[Page-level text extractions]
################
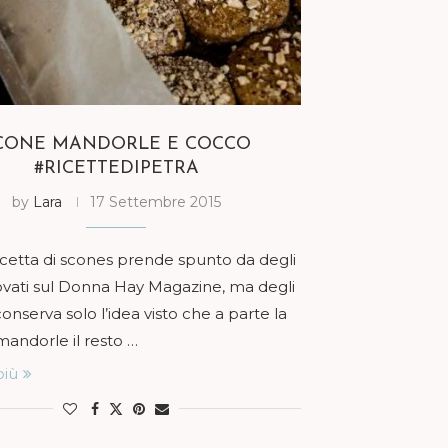
CONE MANDORLE E COCCO
#RICETTEDIPETRA
by
Lara
17 Settembre 2015
icetta di scones prende spunto da degli
ovati sul Donna Hay Magazine, ma degli
 conserva solo l’idea visto che a parte la
 mandorle il resto …
più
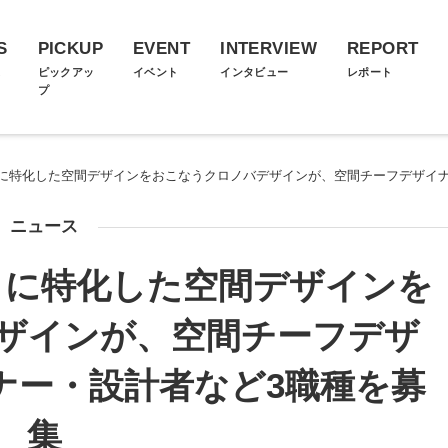
S
PICKUP
EVENT
INTERVIEW
REPORT
ス
ピックアッ
イベント
インタビュー
レポート
プ
に特化した空間デザインをおこなうクロノバデザインが、空間チーフデザイナ
ニュース
」に特化した空間デザインを
ザインが、空間チーフデザ
ナー・設計者など3職種を募
集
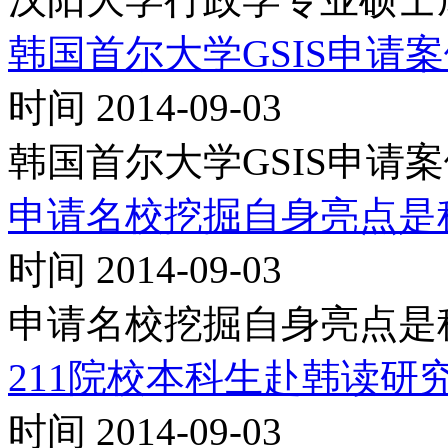
韩国首尔大学GSIS申请
时间 2014-09-03
韩国首尔大学GSIS申请
申请名校挖掘自身亮点是
时间 2014-09-03
申请名校挖掘自身亮点是
211院校本科生赴韩读研
时间 2014-09-03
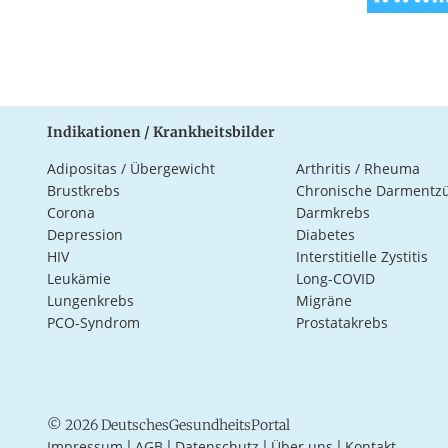
Indikationen / Krankheitsbilder
Adipositas / Übergewicht
Arthritis / Rheuma
Brustkrebs
Chronische Darmentz
Corona
Darmkrebs
Depression
Diabetes
HIV
Interstitielle Zystitis
Leukämie
Long-COVID
Lungenkrebs
Migräne
PCO-Syndrom
Prostatakrebs
© 2026 DeutschesGesundheitsPortal
Impressum
AGB
Datenschutz
Über uns
Kontakt
|
|
|
|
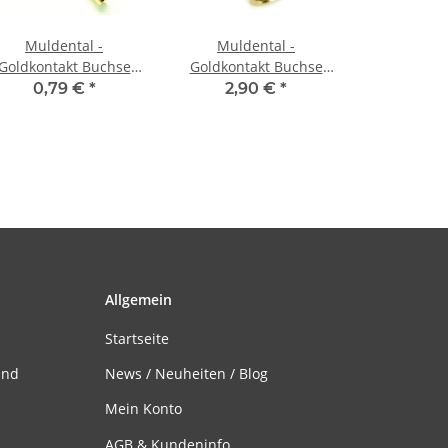
Muldental -
Muldental -
Goldkontakt Buchse
Goldkontakt Buchse
0,8mm
8,0mm geschlitzt
0,79 €
*
2,90 €
*
Allgemein
Startseite
and
News / Neuheiten / Blog
Mein Konto
AGB & Kundeninfo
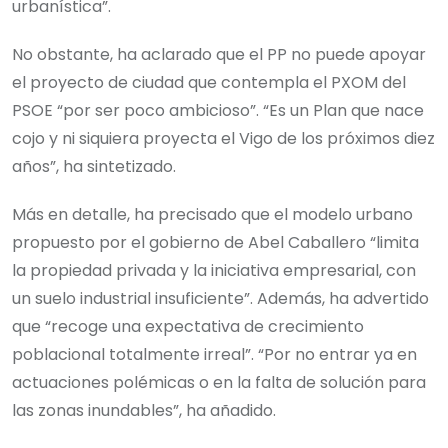
urbanística”.
No obstante, ha aclarado que el PP no puede apoyar
el proyecto de ciudad que contempla el PXOM del
PSOE “por ser poco ambicioso”. “Es un Plan que nace
cojo y ni siquiera proyecta el Vigo de los próximos diez
años”, ha sintetizado.
Más en detalle, ha precisado que el modelo urbano
propuesto por el gobierno de Abel Caballero “limita
la propiedad privada y la iniciativa empresarial, con
un suelo industrial insuficiente”. Además, ha advertido
que “recoge una expectativa de crecimiento
poblacional totalmente irreal”. “Por no entrar ya en
actuaciones polémicas o en la falta de solución para
las zonas inundables”, ha añadido.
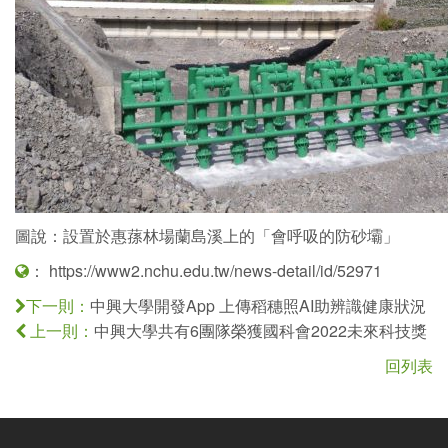
圖說：設置於惠蓀林場蘭島溪上的「會呼吸的防砂壩」
：
https://www2.nchu.edu.tw/news-detail/id/52971
中興大學開發App 上傳稻穗照AI助辨識健康狀況
下一則：
中興大學共有6團隊榮獲國科會2022未來科技獎
上一則：
回列表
################
• **Try it**:
Please say how many lines in the records above contain the word "degli", giving the number alone.

• **Answer to this task**:
2